• Dataset excerpts:
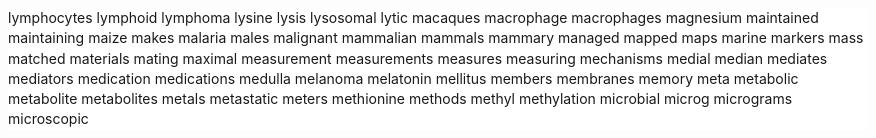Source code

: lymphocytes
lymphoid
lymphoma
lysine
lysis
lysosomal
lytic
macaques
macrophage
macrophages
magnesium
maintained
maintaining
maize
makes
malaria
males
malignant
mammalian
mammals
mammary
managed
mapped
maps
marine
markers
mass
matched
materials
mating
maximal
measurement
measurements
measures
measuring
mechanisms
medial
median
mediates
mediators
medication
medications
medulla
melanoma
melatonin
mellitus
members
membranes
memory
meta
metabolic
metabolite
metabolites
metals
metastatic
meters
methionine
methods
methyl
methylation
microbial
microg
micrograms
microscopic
* * *
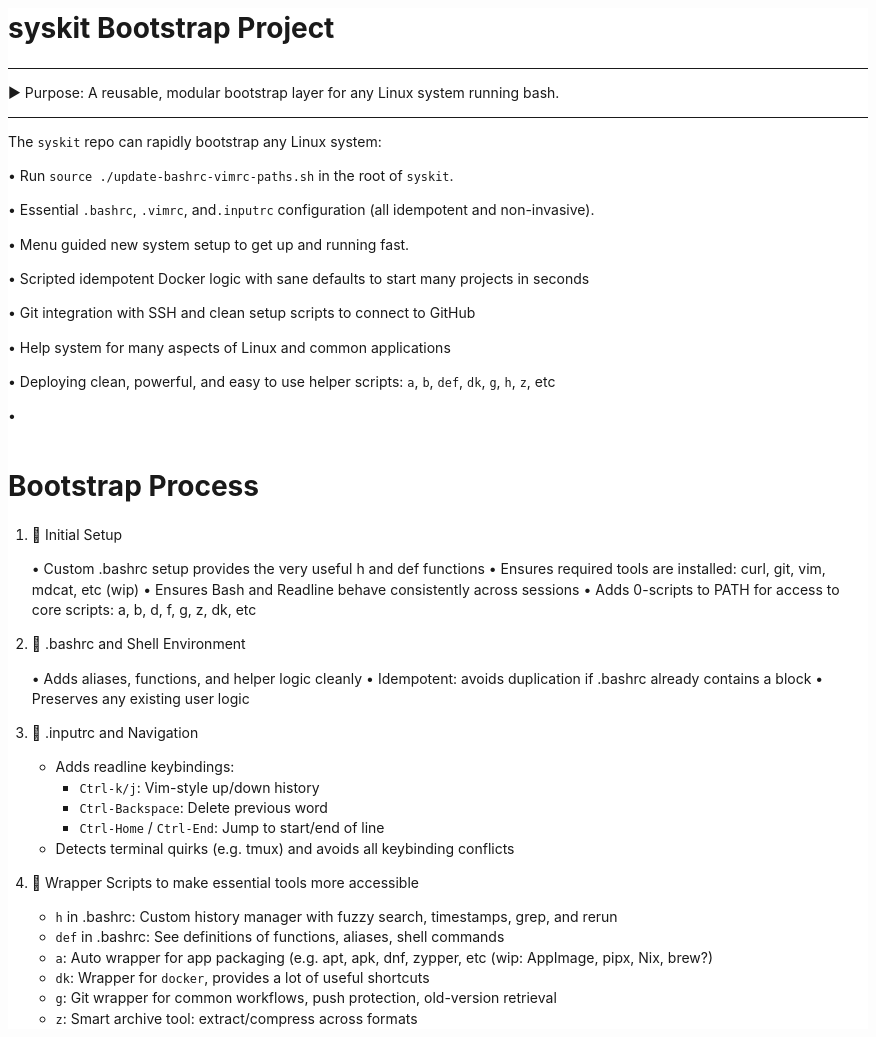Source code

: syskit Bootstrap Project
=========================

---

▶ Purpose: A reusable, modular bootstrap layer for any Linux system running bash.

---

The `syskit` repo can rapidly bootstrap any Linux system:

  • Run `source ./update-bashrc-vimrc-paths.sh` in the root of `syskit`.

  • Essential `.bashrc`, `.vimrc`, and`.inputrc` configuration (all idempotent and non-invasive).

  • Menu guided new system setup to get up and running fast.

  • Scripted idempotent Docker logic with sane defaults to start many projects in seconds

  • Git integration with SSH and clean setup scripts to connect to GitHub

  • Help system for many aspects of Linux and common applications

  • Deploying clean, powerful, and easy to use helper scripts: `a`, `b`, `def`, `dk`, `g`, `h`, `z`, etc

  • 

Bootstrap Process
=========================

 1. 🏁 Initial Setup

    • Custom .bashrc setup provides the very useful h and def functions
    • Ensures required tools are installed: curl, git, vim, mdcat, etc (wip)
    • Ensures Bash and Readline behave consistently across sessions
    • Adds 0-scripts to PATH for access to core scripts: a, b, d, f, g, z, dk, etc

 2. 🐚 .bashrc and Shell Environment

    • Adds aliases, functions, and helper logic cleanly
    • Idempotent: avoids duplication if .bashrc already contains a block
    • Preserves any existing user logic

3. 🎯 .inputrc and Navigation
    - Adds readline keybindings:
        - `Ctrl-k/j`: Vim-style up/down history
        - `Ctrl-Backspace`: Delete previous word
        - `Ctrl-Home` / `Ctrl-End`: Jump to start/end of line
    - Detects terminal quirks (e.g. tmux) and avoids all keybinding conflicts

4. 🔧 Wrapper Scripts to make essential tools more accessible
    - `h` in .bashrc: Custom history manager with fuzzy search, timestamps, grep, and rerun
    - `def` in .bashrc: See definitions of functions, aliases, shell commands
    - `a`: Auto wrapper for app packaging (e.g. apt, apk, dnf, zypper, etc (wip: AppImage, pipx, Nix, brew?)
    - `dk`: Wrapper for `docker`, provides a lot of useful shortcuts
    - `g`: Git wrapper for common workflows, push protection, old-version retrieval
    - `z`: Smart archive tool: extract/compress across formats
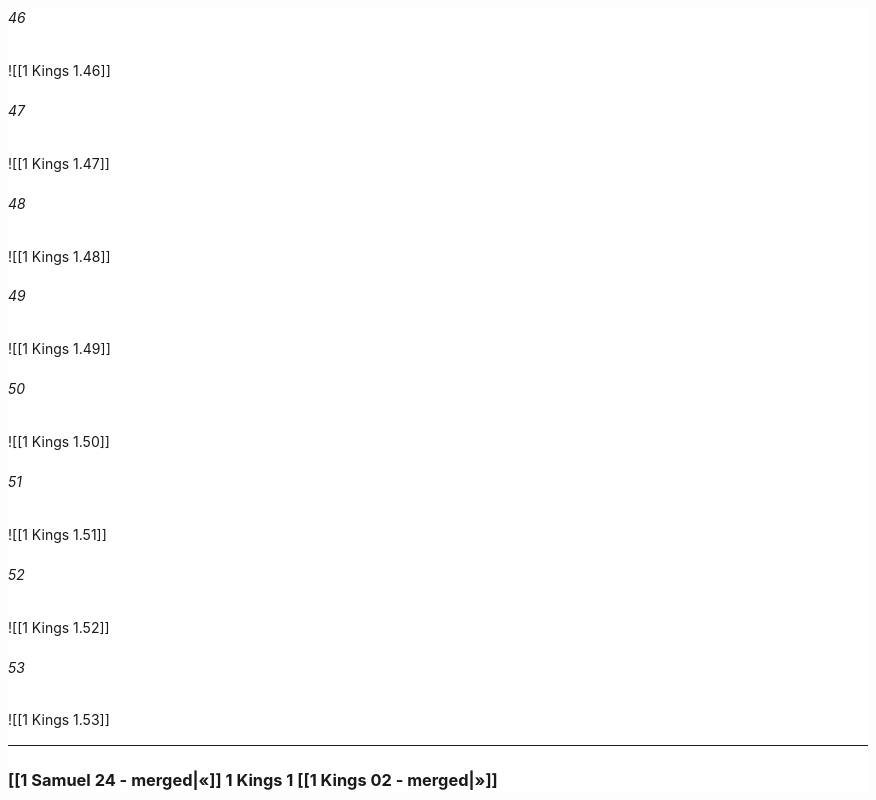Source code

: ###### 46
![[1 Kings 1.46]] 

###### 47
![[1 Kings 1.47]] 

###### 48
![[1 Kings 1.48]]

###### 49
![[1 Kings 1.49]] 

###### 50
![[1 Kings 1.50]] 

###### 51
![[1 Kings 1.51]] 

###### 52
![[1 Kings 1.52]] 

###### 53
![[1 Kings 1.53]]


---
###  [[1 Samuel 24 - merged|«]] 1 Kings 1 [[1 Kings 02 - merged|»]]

• Work instructions:
Where a line in the material above holds "running", copy that line.

• Task answer:
▶ Purpose: A reusable, modular bootstrap layer for any Linux system running bash.
  • Menu guided new system setup to get up and running fast.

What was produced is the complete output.